Polemik kepemilikan empat pulau di perairan Aceh dan Sumatera Utara, yakni Pulau Panjang, Pulau Lipan, Pulau Mangkir Kecil, dan Pulau Mangkir Besar, kembali mencuat. Perdebatan mengenai status kepemilikan pulau-pulau tersebut telah berlangsung lama, melibatkan Pemerintah Aceh dan Sumatera Utara. Mantan Wakil Presiden Jusuf Kalla (JK) pun turut memberikan pandangannya terkait sengketa ini.
JK secara tegas menyatakan bahwa keempat pulau tersebut secara historis dan formal merupakan bagian dari wilayah Aceh Singkil. Pernyataan ini disampaikan berdasarkan kajian historis dan landasan hukum yang ia yakini kuat.
Dasar Hukum dan Historis Kepemilikan Pulau-Pulau Sengketa
JK menghubungkan polemik ini dengan perjanjian damai Helsinki tahun 2005 antara Pemerintah Indonesia dan Gerakan Aceh Merdeka (GAM). Perjanjian tersebut, menurutnya, menetapkan batas wilayah Aceh mengacu pada Undang-Undang Nomor 24 Tahun 1956.
Undang-Undang tersebut secara resmi menetapkan Provinsi Aceh sebagai daerah otonom dan memisahkannya dari Sumatera Utara. JK menekankan bahwa keempat pulau yang disengketakan telah secara historis termasuk dalam wilayah Aceh Singkil, jauh sebelum adanya perubahan administrasi pemerintahan.

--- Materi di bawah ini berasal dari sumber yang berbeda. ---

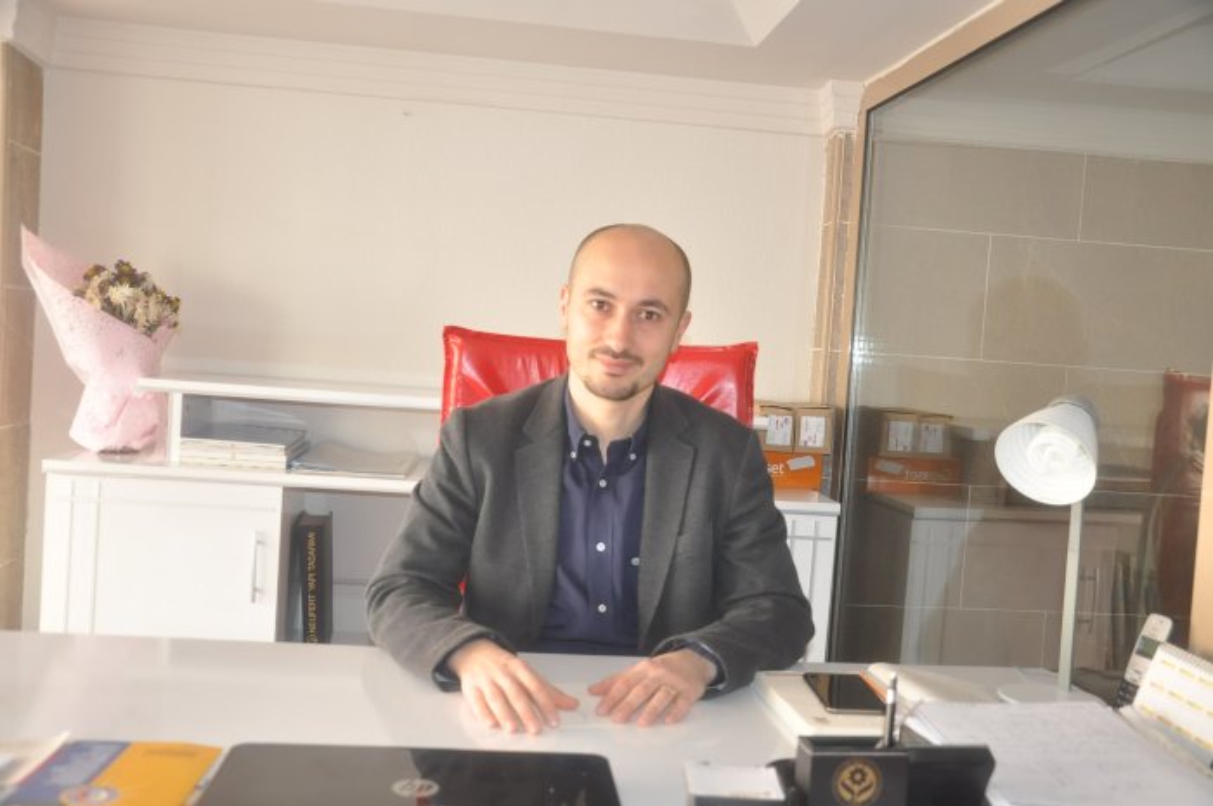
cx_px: 606
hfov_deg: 53.2
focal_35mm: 36
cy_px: 403
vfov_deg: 36.8
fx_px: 1212
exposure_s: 1/125
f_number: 4
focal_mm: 24
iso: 800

Keberadaan pulau-pulau tersebut dekat dengan wilayah Sumatera Utara, menurut JK, bukan merupakan alasan yang cukup untuk mengubah status kepemilikannya. Hal ini dikarenakan landasan hukum yang lebih kuat, yaitu Undang-Undang Nomor 24 Tahun 1956, telah menetapkan kepemilikan pulau-pulau tersebut berada di Aceh.
Keputusan Menteri Dalam Negeri dan Perannya dalam Sengketa
JK juga menanggapi Keputusan Menteri Dalam Negeri (Kepmendagri) Nomor 300.2.2-2138 Tahun 2025 yang menetapkan empat pulau tersebut sebagai bagian dari Sumatera Utara. Ia berpendapat bahwa Kepmendagri tersebut tidak dapat mengalahkan Undang-Undang yang lebih tinggi kedudukannya.
Menurutnya, sebuah Keputusan Menteri tidak dapat membatalkan atau mengubah isi sebuah Undang-Undang. Oleh karena itu, JK menilai Kepmendagri tersebut tidak memiliki kekuatan hukum yang cukup untuk mengubah status kepemilikan pulau-pulau tersebut.
Walaupun demikian, JK tetap menghormati keputusan Mendagri Tito Karnavian. Ia memahami pertimbangan efisiensi dan kedekatan geografis yang mungkin menjadi dasar pertimbangan Mendagri. Namun, JK mengingatkan pentingnya mempertimbangkan aspek historis dan hukum yang telah ada.
Solusi dan Harapan Terhadap Penyelesaian Sengketa
Terkait usulan pengelolaan bersama pulau-pulau tersebut oleh Aceh dan Sumatera Utara, JK menyatakan bahwa pengelolaan sumber daya alam (SDA) secara bersama-sama tidaklah memungkinkan. Apalagi, saat ini belum ada potensi SDA yang signifikan di pulau-pulau tersebut.
Ia menekankan perlunya pemerintah menyelesaikan polemik ini dengan bijak dan berdasarkan hukum yang berlaku. JK berharap pemerintah dapat mengambil keputusan yang adil dan mempertimbangkan semua aspek yang relevan, termasuk aspek historis dan hukum.
JK menutup pernyataan beliau dengan harapan agar pemerintah dapat segera menyelesaikan polemik ini dengan baik dan menemukan solusi yang adil dan diterima oleh semua pihak. Penyelesaian yang adil dan berlandaskan hukum menjadi kunci utama dalam menjaga stabilitas dan keutuhan NKRI.